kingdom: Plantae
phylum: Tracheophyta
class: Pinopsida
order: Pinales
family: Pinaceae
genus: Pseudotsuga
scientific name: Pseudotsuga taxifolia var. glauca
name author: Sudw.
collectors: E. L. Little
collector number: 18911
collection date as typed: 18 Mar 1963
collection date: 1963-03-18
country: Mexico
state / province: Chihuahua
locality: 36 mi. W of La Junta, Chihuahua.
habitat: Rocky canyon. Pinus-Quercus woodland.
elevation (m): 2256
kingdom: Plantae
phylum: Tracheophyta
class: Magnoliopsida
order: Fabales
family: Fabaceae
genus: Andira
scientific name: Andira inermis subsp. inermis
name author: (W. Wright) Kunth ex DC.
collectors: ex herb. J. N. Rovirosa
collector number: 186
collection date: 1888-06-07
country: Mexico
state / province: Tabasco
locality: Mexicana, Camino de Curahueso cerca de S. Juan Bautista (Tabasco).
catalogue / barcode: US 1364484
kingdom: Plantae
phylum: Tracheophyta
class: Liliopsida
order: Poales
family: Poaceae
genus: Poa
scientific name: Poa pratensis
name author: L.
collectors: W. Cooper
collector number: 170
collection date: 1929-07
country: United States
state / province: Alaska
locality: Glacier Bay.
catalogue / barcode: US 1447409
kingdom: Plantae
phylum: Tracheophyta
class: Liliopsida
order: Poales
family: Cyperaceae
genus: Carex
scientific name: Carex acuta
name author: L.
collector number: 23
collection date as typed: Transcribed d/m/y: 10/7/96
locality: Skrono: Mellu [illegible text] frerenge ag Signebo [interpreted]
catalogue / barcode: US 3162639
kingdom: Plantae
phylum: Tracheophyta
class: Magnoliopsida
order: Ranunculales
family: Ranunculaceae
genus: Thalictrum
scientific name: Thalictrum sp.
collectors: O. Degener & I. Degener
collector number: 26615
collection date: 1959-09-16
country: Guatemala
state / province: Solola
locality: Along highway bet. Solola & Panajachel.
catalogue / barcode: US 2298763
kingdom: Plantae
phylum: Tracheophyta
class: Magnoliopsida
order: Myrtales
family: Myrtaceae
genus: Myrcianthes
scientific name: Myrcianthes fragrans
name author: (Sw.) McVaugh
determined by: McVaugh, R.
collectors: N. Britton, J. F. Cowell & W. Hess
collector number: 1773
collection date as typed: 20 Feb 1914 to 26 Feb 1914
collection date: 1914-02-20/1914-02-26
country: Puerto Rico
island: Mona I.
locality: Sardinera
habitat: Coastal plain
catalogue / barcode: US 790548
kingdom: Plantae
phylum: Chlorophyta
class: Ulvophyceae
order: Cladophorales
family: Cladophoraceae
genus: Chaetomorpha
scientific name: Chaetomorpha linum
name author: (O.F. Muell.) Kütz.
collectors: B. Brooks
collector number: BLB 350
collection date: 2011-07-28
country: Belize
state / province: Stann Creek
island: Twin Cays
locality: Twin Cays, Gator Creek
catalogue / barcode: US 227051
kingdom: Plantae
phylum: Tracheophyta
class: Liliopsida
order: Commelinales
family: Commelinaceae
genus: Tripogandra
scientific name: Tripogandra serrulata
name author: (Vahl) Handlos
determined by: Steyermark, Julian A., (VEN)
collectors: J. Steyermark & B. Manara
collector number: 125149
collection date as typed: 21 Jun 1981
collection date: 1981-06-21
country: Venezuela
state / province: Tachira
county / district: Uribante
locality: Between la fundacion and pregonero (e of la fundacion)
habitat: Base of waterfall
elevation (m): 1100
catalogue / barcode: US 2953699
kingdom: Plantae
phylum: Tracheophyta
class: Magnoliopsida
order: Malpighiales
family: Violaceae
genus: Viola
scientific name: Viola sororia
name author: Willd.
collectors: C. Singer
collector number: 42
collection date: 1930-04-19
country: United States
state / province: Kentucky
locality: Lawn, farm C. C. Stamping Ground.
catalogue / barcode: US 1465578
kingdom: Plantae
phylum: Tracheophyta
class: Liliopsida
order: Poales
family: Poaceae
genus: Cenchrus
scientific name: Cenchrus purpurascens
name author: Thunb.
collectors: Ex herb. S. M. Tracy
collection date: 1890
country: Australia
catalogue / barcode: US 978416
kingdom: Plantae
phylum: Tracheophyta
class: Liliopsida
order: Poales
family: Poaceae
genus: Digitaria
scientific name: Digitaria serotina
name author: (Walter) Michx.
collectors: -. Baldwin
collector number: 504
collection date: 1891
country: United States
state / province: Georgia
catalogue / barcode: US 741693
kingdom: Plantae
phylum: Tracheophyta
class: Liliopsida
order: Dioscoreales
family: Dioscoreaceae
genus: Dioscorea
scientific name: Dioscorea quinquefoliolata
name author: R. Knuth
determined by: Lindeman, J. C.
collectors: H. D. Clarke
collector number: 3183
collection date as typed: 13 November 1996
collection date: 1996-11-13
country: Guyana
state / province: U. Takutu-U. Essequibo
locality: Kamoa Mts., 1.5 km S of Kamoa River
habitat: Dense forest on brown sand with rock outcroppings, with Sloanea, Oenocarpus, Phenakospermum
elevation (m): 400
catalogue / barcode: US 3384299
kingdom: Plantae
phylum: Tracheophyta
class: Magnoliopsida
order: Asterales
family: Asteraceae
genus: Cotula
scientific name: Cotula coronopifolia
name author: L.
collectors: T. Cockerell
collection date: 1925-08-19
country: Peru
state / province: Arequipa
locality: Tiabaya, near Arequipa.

• GIVEN EXERCISE:
Convert the rows above into a JSON list of strings with one string for each line, leaving out any blank lines.

• REPLY TO THE EXERCISE:
[
  "kingdom: Plantae",
  "phylum: Tracheophyta",
  "class: Pinopsida",
  "order: Pinales",
  "family: Pinaceae",
  "genus: Pseudotsuga",
  "scientific name: Pseudotsuga taxifolia var. glauca",
  "name author: Sudw.",
  "collectors: E. L. Little",
  "collector number: 18911",
  "collection date as typed: 18 Mar 1963",
  "collection date: 1963-03-18",
  "country: Mexico",
  "state / province: Chihuahua",
  "locality: 36 mi. W of La Junta, Chihuahua.",
  "habitat: Rocky canyon. Pinus-Quercus woodland.",
  "elevation (m): 2256",
  "kingdom: Plantae",
  "phylum: Tracheophyta",
  "class: Magnoliopsida",
  "order: Fabales",
  "family: Fabaceae",
  "genus: Andira",
  "scientific name: Andira inermis subsp. inermis",
  "name author: (W. Wright) Kunth ex DC.",
  "collectors: ex herb. J. N. Rovirosa",
  "collector number: 186",
  "collection date: 1888-06-07",
  "country: Mexico",
  "state / province: Tabasco",
  "locality: Mexicana, Camino de Curahueso cerca de S. Juan Bautista (Tabasco).",
  "catalogue / barcode: US 1364484",
  "kingdom: Plantae",
  "phylum: Tracheophyta",
  "class: Liliopsida",
  "order: Poales",
  "family: Poaceae",
  "genus: Poa",
  "scientific name: Poa pratensis",
  "name author: L.",
  "collectors: W. Cooper",
  "collector number: 170",
  "collection date: 1929-07",
  "country: United States",
  "state / province: Alaska",
  "locality: Glacier Bay.",
  "catalogue / barcode: US 1447409",
  "kingdom: Plantae",
  "phylum: Tracheophyta",
  "class: Liliopsida",
  "order: Poales",
  "family: Cyperaceae",
  "genus: Carex",
  "scientific name: Carex acuta",
  "name author: L.",
  "collector number: 23",
  "collection date as typed: Transcribed d/m/y: 10/7/96",
  "locality: Skrono: Mellu [illegible text] frerenge ag Signebo [interpreted]",
  "catalogue / barcode: US 3162639",
  "kingdom: Plantae",
  "phylum: Tracheophyta",
  "class: Magnoliopsida",
  "order: Ranunculales",
  "family: Ranunculaceae",
  "genus: Thalictrum",
  "scientific name: Thalictrum sp.",
  "collectors: O. Degener & I. Degener",
  "collector number: 26615",
  "collection date: 1959-09-16",
  "country: Guatemala",
  "state / province: Solola",
  "locality: Along highway bet. Solola & Panajachel.",
  "catalogue / barcode: US 2298763",
  "kingdom: Plantae",
  "phylum: Tracheophyta",
  "class: Magnoliopsida",
  "order: Myrtales",
  "family: Myrtaceae",
  "genus: Myrcianthes",
  "scientific name: Myrcianthes fragrans",
  "name author: (Sw.) McVaugh",
  "determined by: McVaugh, R.",
  "collectors: N. Britton, J. F. Cowell & W. Hess",
  "collector number: 1773",
  "collection date as typed: 20 Feb 1914 to 26 Feb 1914",
  "collection date: 1914-02-20/1914-02-26",
  "country: Puerto Rico",
  "island: Mona I.",
  "locality: Sardinera",
  "habitat: Coastal plain",
  "catalogue / barcode: US 790548",
  "kingdom: Plantae",
  "phylum: Chlorophyta",
  "class: Ulvophyceae",
  "order: Cladophorales",
  "family: Cladophoraceae",
  "genus: Chaetomorpha",
  "scientific name: Chaetomorpha linum",
  "name author: (O.F. Muell.) Kütz.",
  "collectors: B. Brooks",
  "collector number: BLB 350",
  "collection date: 2011-07-28",
  "country: Belize",
  "state / province: Stann Creek",
  "island: Twin Cays",
  "locality: Twin Cays, Gator Creek",
  "catalogue / barcode: US 227051",
  "kingdom: Plantae",
  "phylum: Tracheophyta",
  "class: Liliopsida",
  "order: Commelinales",
  "family: Commelinaceae",
  "genus: Tripogandra",
  "scientific name: Tripogandra serrulata",
  "name author: (Vahl) Handlos",
  "determined by: Steyermark, Julian A., (VEN)",
  "collectors: J. Steyermark & B. Manara",
  "collector number: 125149",
  "collection date as typed: 21 Jun 1981",
  "collection date: 1981-06-21",
  "country: Venezuela",
  "state / province: Tachira",
  "county / district: Uribante",
  "locality: Between la fundacion and pregonero (e of la fundacion)",
  "habitat: Base of waterfall",
  "elevation (m): 1100",
  "catalogue / barcode: US 2953699",
  "kingdom: Plantae",
  "phylum: Tracheophyta",
  "class: Magnoliopsida",
  "order: Malpighiales",
  "family: Violaceae",
  "genus: Viola",
  "scientific name: Viola sororia",
  "name author: Willd.",
  "collectors: C. Singer",
  "collector number: 42",
  "collection date: 1930-04-19",
  "country: United States",
  "state / province: Kentucky",
  "locality: Lawn, farm C. C. Stamping Ground.",
  "catalogue / barcode: US 1465578",
  "kingdom: Plantae",
  "phylum: Tracheophyta",
  "class: Liliopsida",
  "order: Poales",
  "family: Poaceae",
  "genus: Cenchrus",
  "scientific name: Cenchrus purpurascens",
  "name author: Thunb.",
  "collectors: Ex herb. S. M. Tracy",
  "collection date: 1890",
  "country: Australia",
  "catalogue / barcode: US 978416",
  "kingdom: Plantae",
  "phylum: Tracheophyta",
  "class: Liliopsida",
  "order: Poales",
  "family: Poaceae",
  "genus: Digitaria",
  "scientific name: Digitaria serotina",
  "name author: (Walter) Michx.",
  "collectors: -. Baldwin",
  "collector number: 504",
  "collection date: 1891",
  "country: United States",
  "state / province: Georgia",
  "catalogue / barcode: US 741693",
  "kingdom: Plantae",
  "phylum: Tracheophyta",
  "class: Liliopsida",
  "order: Dioscoreales",
  "family: Dioscoreaceae",
  "genus: Dioscorea",
  "scientific name: Dioscorea quinquefoliolata",
  "name author: R. Knuth",
  "determined by: Lindeman, J. C.",
  "collectors: H. D. Clarke",
  "collector number: 3183",
  "collection date as typed: 13 November 1996",
  "collection date: 1996-11-13",
  "country: Guyana",
  "state / province: U. Takutu-U. Essequibo",
  "locality: Kamoa Mts., 1.5 km S of Kamoa River",
  "habitat: Dense forest on brown sand with rock outcroppings, with Sloanea, Oenocarpus, Phenakospermum",
  "elevation (m): 400",
  "catalogue / barcode: US 3384299",
  "kingdom: Plantae",
  "phylum: Tracheophyta",
  "class: Magnoliopsida",
  "order: Asterales",
  "family: Asteraceae",
  "genus: Cotula",
  "scientific name: Cotula coronopifolia",
  "name author: L.",
  "collectors: T. Cockerell",
  "collection date: 1925-08-19",
  "country: Peru",
  "state / province: Arequipa",
  "locality: Tiabaya, near Arequipa."
]